Recent activity in the OpenClaw repository reveals a significant focus on the stability of long-lived agent sessions and the reliability of the gateway's lifecycle management. A critical cluster of issues centers around context management, specifically a bug where compaction summaries grow monotonically over time. In one reported case, a summary grew from 8,845 to 70,544 characters over 25 days because the system was instructing the model to extend prior summaries rather than re-compressing them. This leads to a pattern where sessions "re-bloat" shortly after compaction, increasing prompt window costs and reducing available space for new messages.
Parallel to context issues, several gateway stability problems have emerged. Users on Windows and macOS have reported crash loops and "zombie" states. On Windows, the gateway restart command is reported to forcefully terminate active tasks without waiting for completion or recovering sessions.

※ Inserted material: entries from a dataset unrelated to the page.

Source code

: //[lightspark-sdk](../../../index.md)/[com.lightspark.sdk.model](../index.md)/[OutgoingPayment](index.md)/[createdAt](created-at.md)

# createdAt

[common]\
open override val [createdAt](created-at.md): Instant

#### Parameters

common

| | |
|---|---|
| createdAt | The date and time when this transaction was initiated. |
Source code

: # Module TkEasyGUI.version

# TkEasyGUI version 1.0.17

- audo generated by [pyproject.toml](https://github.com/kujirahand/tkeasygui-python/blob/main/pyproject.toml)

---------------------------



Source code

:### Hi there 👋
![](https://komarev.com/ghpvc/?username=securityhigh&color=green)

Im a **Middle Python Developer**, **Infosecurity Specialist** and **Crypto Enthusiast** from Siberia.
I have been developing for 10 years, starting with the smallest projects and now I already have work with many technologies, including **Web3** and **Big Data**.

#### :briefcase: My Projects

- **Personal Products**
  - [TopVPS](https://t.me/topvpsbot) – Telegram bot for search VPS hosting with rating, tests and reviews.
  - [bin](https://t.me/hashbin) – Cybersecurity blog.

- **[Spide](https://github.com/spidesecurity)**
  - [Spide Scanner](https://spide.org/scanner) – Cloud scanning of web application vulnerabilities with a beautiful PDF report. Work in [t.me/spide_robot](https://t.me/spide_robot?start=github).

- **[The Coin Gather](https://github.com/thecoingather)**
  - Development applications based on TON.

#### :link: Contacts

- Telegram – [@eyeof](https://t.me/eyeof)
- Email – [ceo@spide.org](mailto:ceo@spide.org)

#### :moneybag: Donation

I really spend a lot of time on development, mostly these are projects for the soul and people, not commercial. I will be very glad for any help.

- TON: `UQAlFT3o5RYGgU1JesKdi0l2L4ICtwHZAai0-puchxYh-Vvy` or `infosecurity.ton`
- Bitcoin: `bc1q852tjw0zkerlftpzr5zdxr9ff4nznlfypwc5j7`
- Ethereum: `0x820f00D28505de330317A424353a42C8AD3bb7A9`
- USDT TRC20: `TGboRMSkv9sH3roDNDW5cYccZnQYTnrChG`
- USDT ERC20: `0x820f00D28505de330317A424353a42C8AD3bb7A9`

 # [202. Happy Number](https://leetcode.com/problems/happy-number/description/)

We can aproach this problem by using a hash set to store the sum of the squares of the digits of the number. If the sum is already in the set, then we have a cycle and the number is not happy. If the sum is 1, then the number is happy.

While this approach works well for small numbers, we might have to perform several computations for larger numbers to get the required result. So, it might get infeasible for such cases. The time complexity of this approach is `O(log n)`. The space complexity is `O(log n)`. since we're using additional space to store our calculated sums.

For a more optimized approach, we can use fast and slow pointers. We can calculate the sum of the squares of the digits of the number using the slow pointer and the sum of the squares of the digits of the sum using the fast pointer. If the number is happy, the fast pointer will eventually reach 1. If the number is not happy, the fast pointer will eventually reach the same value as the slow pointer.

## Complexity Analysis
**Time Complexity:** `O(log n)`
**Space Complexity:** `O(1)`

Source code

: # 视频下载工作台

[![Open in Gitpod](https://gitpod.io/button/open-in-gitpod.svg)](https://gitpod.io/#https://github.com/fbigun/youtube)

On macOS, a socket connection leak is causing WebSocket connections to accumulate in CLOSE_WAIT and FIN_WAIT_2 states, leading to unpredictable crashes every 1-6 hours. Additionally, a "zombie" state has been observed where the Node.js event loop becomes unresponsive during idle periods, causing all HTTP requests to timeout despite the process remaining "active" according to systemd.
Channel integration remains a high-friction area. In Telegram, forum topic replies are reportedly landing in the group's main chat because the message_thread_id is omitted from the sendMessage API call. In Slack, a critical regression has been noted where replies to channel messages are only routed to the web gateway and not posted back into the originating Slack channel, effectively silencing the bot in the eyes of the user. Feishu users are experiencing similar issues with interactive card callbacks, where streaming replies fail due to the use of temporary open_message_id values rather than original message IDs.
There is a recurring theme regarding the inefficiency of the current compaction and memory flush mechanisms. Beyond the monotonic growth of summaries, users are requesting a dedicated STATE.md file to track ephemeral working context, separating it from long-term MEMORY.md. This is intended to solve "context anxiety" where agents lose their place after a hard reset or compaction.
Several issues highlight a gap between the gateway's internal state and the OS-level service managers (launchd/systemd). The openclaw doctor command has been flagged for providing misleading cleanup hints—suggesting the removal of active LaunchAgent plists—and for failing on large session stores due to the accumulation of stale .tmp files.
Tool-use observability is a major theme, with requests for better input sanitization, error categorization, and context writeback tracking. On the provider side, the 1Password op CLI is causing hangs on macOS Tahoe due to the spawning of daemon processes that trigger TCC permission dialogs, necessitating the use of the --cache=false flag.
tool-loop-detection ships as enabled=false by default; flipping this to true is recommended to prevent agents from burning tokens in infinite tool-call loops.gateway restart command on Windows needs to be wired to the existing deferGatewayRestartUntilIdle and writeRestartSentinel functions to prevent data loss.